MDP implementation using python - dimensions

465 Views Asked by At

I have problem in implementing mdp (markov decision process) by python.

I have these matrices: states: (1 x n) and actions: (1 x m) .Transition matrix is calculated by this code:

p = np.zeros((n,n))
for t in range(l): # my data is a 1x100 matrix
p[states[t]-1, states[t+1]-1] = p[states[t]-1, states[t+1]-1] + 1
for i in range(n):
p[i,:] = p[i, :] / np.sum(p[i, :])    

and Reward matrix by this code:

for i in range(l): 
Reward = (states[i+1]-states[i])/(states[i])*100

To have the optimal value, "quantecon package" in python is defined by:

ddp = quantecon.markov.DiscreteDP(R, Q, beta)

where Q : transition matrix should be m x n x m.

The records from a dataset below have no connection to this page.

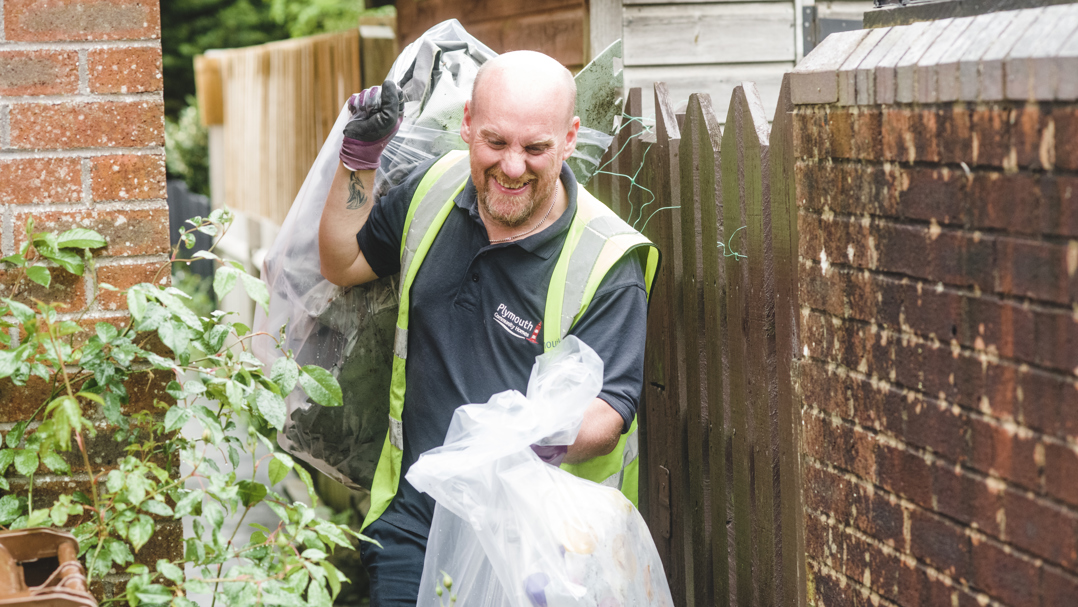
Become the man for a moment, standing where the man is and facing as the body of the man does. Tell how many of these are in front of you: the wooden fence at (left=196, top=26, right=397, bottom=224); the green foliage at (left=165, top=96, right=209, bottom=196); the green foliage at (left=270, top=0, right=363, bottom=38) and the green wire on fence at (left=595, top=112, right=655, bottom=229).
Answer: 0

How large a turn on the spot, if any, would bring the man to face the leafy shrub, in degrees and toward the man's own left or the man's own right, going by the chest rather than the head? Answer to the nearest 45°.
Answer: approximately 45° to the man's own right

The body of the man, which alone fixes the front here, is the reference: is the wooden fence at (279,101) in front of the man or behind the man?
behind

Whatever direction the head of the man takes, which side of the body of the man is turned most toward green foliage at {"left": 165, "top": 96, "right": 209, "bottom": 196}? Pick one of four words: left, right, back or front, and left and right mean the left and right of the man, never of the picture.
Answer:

Can anyone help me understand how Q can be a (m,n,m) matirx?! Thank you in advance.

1

There are 1 best solutions below

0
On

If you have n states and m actions, Q will be an array of shape (n, m, n) (not (m, n, m)), where you let Q[s, a, t] store the probability that the state in the next period becomes the t-th state when the current state is the s-th state and the action taken is the a-th action.